Rewrite the records from their first line through the line containing "genus: Pentaglottis" as a JSON list of strings, one string per line, skipping any blank lines.

···

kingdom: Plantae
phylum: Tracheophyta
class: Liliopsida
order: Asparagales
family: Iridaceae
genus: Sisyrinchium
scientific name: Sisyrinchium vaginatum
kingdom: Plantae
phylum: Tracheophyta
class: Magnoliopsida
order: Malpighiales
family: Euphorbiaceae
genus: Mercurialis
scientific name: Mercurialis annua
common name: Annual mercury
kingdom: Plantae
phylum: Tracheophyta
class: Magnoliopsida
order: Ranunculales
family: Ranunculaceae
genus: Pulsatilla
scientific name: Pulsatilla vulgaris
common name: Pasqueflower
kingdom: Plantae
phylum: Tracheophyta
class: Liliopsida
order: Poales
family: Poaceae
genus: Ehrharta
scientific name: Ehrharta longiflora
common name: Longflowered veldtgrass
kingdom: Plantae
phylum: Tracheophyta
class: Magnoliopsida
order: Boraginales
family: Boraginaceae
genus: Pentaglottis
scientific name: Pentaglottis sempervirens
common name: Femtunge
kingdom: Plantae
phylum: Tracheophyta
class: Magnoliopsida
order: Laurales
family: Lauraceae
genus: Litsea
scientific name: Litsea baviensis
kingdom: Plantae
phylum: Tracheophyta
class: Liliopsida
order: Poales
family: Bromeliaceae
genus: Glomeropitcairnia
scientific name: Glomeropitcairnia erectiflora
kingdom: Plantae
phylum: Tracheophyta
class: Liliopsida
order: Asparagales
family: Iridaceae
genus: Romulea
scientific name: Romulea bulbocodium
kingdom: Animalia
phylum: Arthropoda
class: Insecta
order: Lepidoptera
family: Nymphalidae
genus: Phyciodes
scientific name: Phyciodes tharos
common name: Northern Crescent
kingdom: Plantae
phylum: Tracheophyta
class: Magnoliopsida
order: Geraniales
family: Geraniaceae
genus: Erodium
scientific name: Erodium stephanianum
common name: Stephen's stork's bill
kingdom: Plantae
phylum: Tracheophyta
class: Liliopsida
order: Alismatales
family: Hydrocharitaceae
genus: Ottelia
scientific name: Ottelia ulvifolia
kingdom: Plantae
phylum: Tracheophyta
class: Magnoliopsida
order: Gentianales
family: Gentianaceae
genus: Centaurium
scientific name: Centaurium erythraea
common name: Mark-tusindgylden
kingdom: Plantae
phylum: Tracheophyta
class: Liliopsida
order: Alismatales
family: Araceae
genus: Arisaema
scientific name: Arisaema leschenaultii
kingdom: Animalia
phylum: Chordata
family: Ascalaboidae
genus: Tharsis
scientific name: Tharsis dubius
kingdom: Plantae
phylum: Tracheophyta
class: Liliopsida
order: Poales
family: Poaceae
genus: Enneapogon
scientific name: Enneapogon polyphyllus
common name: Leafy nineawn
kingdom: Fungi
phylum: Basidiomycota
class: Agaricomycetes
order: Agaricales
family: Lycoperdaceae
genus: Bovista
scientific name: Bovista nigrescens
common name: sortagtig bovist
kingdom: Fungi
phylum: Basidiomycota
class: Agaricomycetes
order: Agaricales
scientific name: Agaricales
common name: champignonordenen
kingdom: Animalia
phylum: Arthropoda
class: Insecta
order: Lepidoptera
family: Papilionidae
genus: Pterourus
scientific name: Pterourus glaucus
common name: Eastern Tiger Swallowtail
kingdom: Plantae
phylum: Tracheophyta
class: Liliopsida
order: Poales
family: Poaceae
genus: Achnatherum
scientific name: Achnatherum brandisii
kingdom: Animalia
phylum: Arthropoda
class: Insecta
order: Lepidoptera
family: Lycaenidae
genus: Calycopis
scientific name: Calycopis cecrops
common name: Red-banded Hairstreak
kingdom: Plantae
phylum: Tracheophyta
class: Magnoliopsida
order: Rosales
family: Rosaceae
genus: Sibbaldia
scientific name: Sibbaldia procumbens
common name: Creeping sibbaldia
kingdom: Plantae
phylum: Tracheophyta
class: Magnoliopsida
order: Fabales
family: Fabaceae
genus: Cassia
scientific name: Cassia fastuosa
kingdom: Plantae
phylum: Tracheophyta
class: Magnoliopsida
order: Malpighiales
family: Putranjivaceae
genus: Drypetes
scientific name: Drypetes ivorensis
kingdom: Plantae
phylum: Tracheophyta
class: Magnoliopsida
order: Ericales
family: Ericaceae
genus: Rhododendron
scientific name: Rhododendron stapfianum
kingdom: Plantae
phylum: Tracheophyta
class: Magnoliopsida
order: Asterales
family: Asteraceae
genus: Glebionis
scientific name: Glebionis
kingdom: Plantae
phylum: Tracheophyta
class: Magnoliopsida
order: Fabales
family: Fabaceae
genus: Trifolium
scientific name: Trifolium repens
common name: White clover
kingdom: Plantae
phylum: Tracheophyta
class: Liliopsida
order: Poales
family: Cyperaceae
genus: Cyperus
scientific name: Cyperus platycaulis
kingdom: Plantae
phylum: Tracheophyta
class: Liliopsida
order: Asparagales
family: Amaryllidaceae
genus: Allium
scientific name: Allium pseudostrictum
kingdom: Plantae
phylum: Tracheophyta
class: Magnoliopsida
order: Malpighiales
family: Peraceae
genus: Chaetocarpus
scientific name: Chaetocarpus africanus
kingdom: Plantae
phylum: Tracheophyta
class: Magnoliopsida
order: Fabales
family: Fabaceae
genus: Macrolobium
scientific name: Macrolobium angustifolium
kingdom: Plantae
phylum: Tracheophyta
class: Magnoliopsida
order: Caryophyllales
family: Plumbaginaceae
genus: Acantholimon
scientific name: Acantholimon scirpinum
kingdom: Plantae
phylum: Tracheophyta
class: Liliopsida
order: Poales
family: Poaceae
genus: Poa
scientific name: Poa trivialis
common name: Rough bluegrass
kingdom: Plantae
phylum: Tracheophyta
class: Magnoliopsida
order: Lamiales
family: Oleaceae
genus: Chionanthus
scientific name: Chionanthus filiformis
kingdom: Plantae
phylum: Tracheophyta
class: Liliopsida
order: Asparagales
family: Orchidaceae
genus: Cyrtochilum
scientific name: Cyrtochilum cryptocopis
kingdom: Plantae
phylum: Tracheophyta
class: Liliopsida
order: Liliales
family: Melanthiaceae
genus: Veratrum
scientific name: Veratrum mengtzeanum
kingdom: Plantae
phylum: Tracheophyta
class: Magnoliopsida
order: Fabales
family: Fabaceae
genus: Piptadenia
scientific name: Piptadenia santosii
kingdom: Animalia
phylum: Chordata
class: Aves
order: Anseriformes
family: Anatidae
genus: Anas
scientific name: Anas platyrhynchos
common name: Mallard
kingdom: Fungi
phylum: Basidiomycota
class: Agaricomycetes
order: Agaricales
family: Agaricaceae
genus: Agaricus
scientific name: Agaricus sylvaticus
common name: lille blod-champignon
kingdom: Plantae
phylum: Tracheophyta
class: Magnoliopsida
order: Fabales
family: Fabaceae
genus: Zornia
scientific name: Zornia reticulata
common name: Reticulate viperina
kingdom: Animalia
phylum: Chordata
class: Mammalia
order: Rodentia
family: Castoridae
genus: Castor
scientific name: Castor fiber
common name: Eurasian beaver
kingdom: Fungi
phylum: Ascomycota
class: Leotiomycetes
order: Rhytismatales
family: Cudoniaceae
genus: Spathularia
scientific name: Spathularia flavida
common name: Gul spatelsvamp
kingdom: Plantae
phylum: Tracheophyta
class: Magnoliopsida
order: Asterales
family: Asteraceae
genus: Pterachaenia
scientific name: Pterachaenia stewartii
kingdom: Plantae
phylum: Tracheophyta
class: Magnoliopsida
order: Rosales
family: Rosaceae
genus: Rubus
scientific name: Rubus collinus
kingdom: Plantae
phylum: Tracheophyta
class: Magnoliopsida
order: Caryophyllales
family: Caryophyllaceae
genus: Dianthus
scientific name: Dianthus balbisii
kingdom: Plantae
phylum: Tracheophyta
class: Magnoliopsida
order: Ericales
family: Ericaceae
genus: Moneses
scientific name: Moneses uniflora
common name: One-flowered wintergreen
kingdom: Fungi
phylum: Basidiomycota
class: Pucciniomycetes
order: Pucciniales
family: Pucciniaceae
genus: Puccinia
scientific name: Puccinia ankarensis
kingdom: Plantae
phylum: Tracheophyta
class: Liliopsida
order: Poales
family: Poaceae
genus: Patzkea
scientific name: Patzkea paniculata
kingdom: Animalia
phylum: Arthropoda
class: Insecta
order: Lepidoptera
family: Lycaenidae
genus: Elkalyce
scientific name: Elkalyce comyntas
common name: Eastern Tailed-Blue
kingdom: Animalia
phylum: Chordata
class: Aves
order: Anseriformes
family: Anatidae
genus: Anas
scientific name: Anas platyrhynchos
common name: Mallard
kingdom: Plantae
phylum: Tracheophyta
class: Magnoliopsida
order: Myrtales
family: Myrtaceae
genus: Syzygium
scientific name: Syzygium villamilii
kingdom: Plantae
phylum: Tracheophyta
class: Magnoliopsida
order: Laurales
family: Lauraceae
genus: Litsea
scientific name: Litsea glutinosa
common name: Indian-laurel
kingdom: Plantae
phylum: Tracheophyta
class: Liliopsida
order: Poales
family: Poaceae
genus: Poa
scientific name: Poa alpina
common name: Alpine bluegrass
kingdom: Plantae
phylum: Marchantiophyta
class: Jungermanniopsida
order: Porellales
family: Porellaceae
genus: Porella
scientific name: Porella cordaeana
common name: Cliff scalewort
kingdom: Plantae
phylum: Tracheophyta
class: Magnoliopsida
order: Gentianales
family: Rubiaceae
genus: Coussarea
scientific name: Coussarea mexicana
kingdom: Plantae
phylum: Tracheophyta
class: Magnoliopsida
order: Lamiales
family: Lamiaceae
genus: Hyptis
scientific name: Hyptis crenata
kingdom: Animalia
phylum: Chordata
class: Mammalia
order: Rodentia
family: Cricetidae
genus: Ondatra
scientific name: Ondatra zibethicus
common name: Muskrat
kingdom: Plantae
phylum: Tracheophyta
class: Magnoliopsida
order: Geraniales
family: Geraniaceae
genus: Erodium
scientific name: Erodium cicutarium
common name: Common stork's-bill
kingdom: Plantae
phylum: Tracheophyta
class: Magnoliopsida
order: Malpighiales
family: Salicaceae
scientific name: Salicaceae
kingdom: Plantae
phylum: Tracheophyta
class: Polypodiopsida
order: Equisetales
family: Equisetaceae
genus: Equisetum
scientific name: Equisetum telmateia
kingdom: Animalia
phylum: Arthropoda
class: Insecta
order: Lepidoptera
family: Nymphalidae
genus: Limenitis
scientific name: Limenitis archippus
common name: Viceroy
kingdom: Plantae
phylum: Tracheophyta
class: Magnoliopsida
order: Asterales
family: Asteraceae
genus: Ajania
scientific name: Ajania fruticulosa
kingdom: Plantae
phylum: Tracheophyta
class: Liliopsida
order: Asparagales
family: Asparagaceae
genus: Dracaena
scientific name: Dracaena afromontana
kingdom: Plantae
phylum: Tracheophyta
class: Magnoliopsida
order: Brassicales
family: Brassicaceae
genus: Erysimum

···

Expected answer:
[
  "kingdom: Plantae",
  "phylum: Tracheophyta",
  "class: Liliopsida",
  "order: Asparagales",
  "family: Iridaceae",
  "genus: Sisyrinchium",
  "scientific name: Sisyrinchium vaginatum",
  "kingdom: Plantae",
  "phylum: Tracheophyta",
  "class: Magnoliopsida",
  "order: Malpighiales",
  "family: Euphorbiaceae",
  "genus: Mercurialis",
  "scientific name: Mercurialis annua",
  "common name: Annual mercury",
  "kingdom: Plantae",
  "phylum: Tracheophyta",
  "class: Magnoliopsida",
  "order: Ranunculales",
  "family: Ranunculaceae",
  "genus: Pulsatilla",
  "scientific name: Pulsatilla vulgaris",
  "common name: Pasqueflower",
  "kingdom: Plantae",
  "phylum: Tracheophyta",
  "class: Liliopsida",
  "order: Poales",
  "family: Poaceae",
  "genus: Ehrharta",
  "scientific name: Ehrharta longiflora",
  "common name: Longflowered veldtgrass",
  "kingdom: Plantae",
  "phylum: Tracheophyta",
  "class: Magnoliopsida",
  "order: Boraginales",
  "family: Boraginaceae",
  "genus: Pentaglottis"
]